EXERCISE: Continue the text on verifying foreign degrees from the point where it stops.

SOURCE EXTRACT:

+ + +

International Credentials
How to Verify a Foreign Degree or International Credential
Verifying a degree from outside the United States requires two separate checks: confirming the foreign institution is legitimate and recognized by its home country's education authorities, and obtaining a credential evaluation that translates the foreign qualification into a US equivalent. Both steps are necessary. A credential evaluation from a legitimate evaluator on a fraudulent degree is worthless. Here is how to do both correctly.
Key takeaway
Foreign degree verification has two required steps: (1) confirm the institution is recognized by its home country's ministry of education or quality assurance body — use UNESCO's World Higher Education Database (WHED), the country's own database, or a NACES-member evaluation service's research; and (2) obtain a credential evaluation from a NACES-member service to establish the US equivalent. Do not accept a degree at face value because it comes with an impressive-looking document.
Step 1: Verify the foreign institution is legitimate
Before assessing the degree itself, confirm the institution exists and is recognized by the relevant national education authority. An unrecognized foreign institution is the international equivalent of a diploma mill — the degree it issues carries no standing with US employers, licensing boards, or graduate programs.
UNESCO World Higher Education Database (WHED)

+ + +

EXTRACTED INFORMATION:
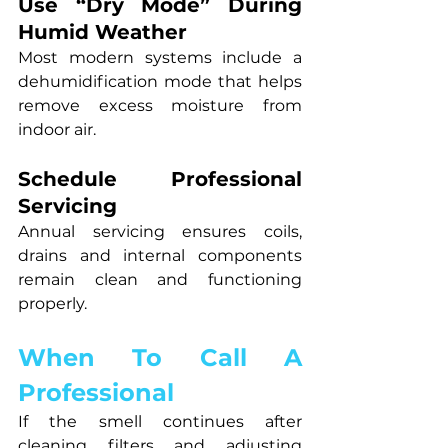
Use “Dry Mode” During 
Humid Weather
Most modern systems include a 
dehumidification mode that helps 
remove excess moisture from 
indoor air.
Schedule Professional 
Servicing
Annual servicing ensures coils, 
drains and internal components 
remain clean and functioning 
properly.
When To Call A 
Professional
If the smell continues after 
cleaning filters and adjusting 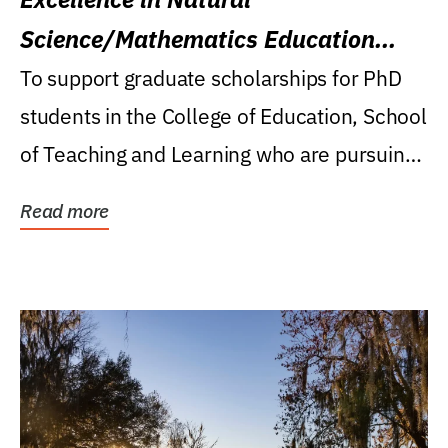
Science/Mathematics Education
Research Award
To support graduate scholarships for PhD
students in the College of Education, School
of Teaching and Learning who are pursuing
careers...
Read more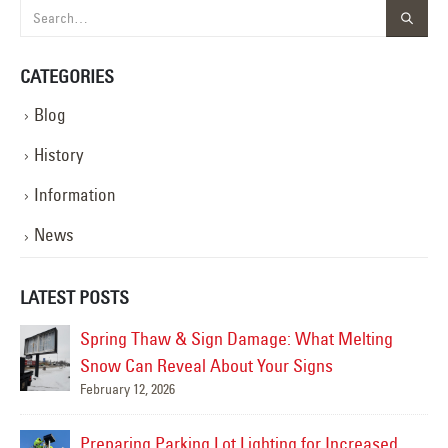
CATEGORIES
Blog
History
Information
News
LATEST POSTS
Spring Thaw & Sign Damage: What Melting
Snow Can Reveal About Your Signs
February 12, 2026
Mar
Preparing Parking Lot Lighting for Increased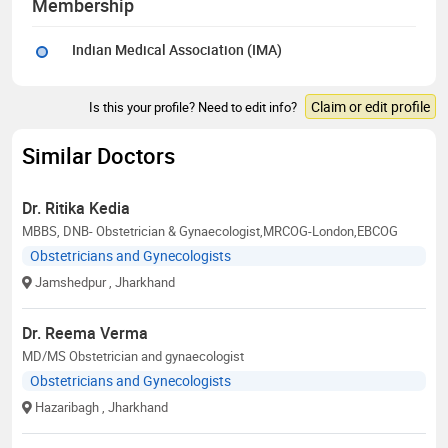
Membership
Indian Medical Association (IMA)
Claim or edit profile
Is this your profile? Need to edit info?
Similar Doctors
Dr. Ritika Kedia
MBBS, DNB- Obstetrician & Gynaecologist,MRCOG-London,EBCOG
Obstetricians and Gynecologists
Jamshedpur
, Jharkhand
Dr. Reema Verma
MD/MS Obstetrician and gynaecologist
Obstetricians and Gynecologists
Hazaribagh
, Jharkhand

+ + +

RESPONSE TO THE TASK:
The UNESCO World Higher Education Database (WHED) at whed.net is the most comprehensive global reference for recognized higher education institutions. It covers over 19,000 institutions in 180+ countries. Search by institution name or country to confirm:
- The institution exists and is recognized by its national authority
- The type of degrees the institution is authorized to award
- The institution's location and national accreditation body
If an institution is not found in WHED, that is a significant red flag. It does not automatically mean the degree is fraudulent — some legitimate institutions are not in WHED, particularly newer institutions or those in countries with limited WHED coverage — but it warrants additional verification against the country's own database.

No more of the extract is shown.